Quote:
If current information was posted, Strongbox or Pennywise reps would ajust their code. We are not on Pennywise or Strongboxes payroll to offer them security advice. Its their product not ours, we just bypass their once tough security.
3 attempts per is difficult for a fresh crack. Thats when our prior successful hits on a site are used. Prior successful hits only need 1 try. Constantly contacting members over log on problems is annoying. Your customers will think you run a unsecure micky mouse operation.
Teentopanga finally gave up after realizing their OCR wasn't as secure as they thought. Some sites completely gave up on updating security. After security has been breached is when you realize you wasted $$.
|
No members area software will EVER 100% protect the member areas from brute force attacks or password leaks.
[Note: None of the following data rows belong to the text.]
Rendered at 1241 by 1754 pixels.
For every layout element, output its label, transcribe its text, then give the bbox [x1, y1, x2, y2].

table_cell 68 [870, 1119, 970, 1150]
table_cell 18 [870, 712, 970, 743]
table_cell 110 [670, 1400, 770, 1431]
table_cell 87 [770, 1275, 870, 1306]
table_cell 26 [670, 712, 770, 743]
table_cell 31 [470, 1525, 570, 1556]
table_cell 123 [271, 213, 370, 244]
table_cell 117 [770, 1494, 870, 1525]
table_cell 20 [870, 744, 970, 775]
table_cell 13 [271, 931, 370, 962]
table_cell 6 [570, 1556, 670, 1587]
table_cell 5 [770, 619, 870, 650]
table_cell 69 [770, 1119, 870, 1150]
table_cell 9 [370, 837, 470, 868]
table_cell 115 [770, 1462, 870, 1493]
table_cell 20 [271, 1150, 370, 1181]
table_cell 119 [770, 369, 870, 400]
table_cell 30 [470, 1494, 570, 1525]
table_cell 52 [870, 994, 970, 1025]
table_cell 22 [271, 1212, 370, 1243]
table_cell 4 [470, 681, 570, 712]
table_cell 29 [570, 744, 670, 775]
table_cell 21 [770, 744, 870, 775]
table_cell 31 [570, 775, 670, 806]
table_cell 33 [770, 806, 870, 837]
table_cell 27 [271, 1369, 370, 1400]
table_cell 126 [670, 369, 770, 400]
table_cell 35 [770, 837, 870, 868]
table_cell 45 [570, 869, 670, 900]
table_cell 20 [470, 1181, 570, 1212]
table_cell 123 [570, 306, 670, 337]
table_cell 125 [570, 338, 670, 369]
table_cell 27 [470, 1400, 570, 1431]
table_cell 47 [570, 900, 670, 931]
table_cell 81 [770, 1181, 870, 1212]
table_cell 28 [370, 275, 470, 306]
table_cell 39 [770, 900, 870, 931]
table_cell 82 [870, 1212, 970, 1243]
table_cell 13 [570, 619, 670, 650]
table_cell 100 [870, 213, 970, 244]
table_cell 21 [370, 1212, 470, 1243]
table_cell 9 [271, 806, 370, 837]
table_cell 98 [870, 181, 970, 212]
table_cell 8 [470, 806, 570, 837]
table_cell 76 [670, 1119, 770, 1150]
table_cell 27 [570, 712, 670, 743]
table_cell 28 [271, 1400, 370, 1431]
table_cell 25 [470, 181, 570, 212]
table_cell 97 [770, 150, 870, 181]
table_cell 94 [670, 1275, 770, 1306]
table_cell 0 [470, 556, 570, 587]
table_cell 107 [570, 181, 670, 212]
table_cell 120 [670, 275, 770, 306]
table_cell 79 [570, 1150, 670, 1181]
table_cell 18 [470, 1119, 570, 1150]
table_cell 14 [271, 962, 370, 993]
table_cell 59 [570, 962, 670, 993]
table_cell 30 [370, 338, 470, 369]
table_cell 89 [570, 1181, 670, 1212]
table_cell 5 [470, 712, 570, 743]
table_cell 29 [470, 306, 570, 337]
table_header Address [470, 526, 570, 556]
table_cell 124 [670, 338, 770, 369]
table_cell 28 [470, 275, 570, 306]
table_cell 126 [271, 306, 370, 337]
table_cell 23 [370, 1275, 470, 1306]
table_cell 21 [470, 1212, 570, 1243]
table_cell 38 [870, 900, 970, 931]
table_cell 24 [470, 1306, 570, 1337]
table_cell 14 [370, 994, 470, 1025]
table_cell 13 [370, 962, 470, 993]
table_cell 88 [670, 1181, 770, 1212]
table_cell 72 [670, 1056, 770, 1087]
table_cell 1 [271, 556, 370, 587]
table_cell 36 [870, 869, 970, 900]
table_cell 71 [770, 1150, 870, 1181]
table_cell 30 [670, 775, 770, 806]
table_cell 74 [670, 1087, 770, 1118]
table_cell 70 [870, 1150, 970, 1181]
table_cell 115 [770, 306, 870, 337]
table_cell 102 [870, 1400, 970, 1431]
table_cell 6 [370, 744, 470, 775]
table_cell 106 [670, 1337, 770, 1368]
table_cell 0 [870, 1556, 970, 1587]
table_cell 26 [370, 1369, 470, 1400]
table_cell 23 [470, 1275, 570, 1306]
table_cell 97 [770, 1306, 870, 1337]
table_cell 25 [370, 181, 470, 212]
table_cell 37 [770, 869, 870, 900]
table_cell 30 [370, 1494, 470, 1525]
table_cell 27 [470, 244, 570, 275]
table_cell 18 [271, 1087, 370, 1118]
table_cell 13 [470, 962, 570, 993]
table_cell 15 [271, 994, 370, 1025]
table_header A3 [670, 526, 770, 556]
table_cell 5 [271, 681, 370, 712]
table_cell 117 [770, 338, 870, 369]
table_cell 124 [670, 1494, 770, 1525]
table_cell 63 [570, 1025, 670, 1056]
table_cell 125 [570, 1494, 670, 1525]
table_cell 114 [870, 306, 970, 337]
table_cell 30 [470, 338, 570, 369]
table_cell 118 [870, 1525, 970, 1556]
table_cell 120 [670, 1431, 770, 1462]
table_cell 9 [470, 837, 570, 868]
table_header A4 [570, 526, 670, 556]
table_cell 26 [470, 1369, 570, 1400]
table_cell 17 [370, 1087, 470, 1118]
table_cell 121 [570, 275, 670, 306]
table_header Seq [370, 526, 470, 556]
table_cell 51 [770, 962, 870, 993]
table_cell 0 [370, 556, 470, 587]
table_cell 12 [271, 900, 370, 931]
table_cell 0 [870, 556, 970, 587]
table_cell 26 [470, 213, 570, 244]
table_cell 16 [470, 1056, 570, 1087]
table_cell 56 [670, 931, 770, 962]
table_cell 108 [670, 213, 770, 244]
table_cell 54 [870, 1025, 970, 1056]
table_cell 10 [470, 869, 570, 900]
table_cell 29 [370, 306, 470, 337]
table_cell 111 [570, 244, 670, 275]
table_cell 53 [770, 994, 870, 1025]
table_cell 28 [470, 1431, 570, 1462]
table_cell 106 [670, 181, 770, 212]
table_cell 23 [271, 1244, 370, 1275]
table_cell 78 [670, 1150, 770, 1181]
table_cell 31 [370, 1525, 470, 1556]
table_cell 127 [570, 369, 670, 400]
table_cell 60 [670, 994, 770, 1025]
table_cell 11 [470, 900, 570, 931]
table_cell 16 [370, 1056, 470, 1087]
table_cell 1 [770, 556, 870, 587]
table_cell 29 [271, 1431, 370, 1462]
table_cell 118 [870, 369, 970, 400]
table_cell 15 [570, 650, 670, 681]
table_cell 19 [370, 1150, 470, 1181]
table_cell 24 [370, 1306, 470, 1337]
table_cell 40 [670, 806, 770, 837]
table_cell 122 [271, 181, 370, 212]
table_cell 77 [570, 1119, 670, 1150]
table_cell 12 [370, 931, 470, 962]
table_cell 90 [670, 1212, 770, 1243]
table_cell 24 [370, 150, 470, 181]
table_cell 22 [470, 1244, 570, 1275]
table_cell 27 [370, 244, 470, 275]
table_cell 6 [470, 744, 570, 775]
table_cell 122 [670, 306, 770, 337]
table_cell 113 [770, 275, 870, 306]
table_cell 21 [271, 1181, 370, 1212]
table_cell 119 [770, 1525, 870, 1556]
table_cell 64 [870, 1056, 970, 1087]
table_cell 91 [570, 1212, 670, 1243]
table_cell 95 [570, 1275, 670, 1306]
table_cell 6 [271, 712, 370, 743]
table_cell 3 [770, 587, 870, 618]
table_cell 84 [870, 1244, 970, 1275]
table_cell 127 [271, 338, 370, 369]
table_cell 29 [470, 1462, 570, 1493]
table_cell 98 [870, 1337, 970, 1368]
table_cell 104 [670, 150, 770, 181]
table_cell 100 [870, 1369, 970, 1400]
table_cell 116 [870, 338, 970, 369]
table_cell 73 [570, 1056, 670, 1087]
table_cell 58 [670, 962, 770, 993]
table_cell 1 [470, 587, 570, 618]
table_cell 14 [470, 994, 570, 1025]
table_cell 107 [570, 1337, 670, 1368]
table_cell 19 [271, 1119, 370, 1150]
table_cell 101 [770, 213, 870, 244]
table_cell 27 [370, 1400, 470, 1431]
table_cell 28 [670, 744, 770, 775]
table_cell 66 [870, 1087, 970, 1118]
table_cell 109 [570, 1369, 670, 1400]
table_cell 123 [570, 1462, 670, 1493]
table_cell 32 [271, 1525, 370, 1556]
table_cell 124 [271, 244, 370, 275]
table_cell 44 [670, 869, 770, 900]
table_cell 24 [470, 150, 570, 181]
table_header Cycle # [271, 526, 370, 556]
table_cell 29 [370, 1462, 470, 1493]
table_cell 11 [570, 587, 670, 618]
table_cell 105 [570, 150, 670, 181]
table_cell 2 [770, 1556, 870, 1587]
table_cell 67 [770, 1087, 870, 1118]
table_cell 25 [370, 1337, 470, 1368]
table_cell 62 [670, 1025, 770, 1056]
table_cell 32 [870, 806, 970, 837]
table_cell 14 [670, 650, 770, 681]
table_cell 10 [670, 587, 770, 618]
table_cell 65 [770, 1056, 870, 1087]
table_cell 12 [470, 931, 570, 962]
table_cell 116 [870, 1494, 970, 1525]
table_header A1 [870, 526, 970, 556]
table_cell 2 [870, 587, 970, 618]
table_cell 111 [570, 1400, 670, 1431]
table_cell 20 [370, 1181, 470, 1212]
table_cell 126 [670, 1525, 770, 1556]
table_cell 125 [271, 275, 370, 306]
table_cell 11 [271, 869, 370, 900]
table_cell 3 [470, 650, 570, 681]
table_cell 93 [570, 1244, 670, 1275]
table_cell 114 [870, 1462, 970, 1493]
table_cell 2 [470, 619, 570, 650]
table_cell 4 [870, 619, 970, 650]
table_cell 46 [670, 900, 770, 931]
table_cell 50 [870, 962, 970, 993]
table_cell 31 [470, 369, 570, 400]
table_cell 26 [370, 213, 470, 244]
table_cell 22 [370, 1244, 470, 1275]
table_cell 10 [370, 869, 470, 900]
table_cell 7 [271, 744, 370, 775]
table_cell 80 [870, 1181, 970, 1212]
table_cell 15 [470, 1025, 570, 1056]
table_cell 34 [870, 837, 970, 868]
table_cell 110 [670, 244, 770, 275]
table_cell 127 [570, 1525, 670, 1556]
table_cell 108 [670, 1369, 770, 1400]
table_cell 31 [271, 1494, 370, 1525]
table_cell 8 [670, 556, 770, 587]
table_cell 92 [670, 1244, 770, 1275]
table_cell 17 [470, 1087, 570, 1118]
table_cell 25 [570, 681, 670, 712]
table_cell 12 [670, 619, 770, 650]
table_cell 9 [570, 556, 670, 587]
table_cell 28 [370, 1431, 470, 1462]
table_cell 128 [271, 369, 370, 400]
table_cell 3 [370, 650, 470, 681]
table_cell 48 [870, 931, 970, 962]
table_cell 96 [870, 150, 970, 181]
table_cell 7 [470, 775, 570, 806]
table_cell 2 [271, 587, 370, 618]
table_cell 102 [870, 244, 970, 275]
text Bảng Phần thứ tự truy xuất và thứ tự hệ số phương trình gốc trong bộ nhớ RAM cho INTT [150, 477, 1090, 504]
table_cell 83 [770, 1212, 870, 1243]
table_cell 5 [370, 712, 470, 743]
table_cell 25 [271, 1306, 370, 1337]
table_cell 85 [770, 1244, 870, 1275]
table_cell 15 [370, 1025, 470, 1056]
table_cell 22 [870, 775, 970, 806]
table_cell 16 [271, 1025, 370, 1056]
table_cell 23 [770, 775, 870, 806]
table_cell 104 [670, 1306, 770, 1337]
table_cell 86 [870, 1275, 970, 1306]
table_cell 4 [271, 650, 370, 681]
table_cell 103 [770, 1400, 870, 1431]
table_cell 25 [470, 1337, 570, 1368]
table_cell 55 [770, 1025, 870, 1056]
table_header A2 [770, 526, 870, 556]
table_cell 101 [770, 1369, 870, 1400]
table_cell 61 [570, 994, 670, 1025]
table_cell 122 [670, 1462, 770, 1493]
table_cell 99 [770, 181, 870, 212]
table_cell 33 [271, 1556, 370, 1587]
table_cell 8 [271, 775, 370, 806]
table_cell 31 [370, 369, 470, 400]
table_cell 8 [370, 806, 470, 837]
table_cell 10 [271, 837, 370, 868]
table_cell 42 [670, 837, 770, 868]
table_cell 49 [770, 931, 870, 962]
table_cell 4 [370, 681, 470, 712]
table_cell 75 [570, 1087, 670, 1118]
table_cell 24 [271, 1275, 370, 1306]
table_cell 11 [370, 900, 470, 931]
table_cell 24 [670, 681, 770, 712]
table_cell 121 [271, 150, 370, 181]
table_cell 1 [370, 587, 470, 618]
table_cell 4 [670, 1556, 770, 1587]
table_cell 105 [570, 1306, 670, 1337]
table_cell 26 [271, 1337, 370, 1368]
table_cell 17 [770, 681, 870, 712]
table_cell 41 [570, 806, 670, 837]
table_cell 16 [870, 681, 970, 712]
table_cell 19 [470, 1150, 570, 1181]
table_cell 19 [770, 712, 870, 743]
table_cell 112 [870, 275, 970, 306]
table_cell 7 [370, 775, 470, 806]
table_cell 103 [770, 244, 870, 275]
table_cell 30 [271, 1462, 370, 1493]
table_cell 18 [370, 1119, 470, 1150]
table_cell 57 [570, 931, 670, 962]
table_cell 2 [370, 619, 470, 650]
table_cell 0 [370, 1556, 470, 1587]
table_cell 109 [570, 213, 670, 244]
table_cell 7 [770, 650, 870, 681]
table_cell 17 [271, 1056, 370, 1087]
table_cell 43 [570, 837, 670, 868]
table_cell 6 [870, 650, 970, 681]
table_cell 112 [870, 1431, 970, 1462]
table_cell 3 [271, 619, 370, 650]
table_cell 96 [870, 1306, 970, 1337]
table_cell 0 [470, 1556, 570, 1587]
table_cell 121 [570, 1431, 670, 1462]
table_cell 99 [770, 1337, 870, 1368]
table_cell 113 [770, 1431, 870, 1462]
It will always happen.
We don't have many issues with login problems. If they are having problems already it's not like they know I have them blocked. The 10 seconds it takes to pull up the record and assist the member is worth it. I have almost no login complaints because I assist them first. Having it set lower allows me to assist them faster.
With Strongbox you can try once, but after your proxy/ip has tried 3 usernames incorrectly it blocks your IP. So each IP only has 3 chances before you are blocked from the system. It's very very easy to spot if it's the real member having problems, a real pw leak (which is very rare), or a brute force attack, which I can ignore.
If I happen to get a pw leak, strongbox emails me, and in a click of a button a new pw is set and emailed to the member.
Password sites are only a threat to people that don't have software protection.. The BW cost they create can be made up by putting some ads on your 401/bad pages or redirect known bad usernames to a fake members area, spam page, 404 page, etc.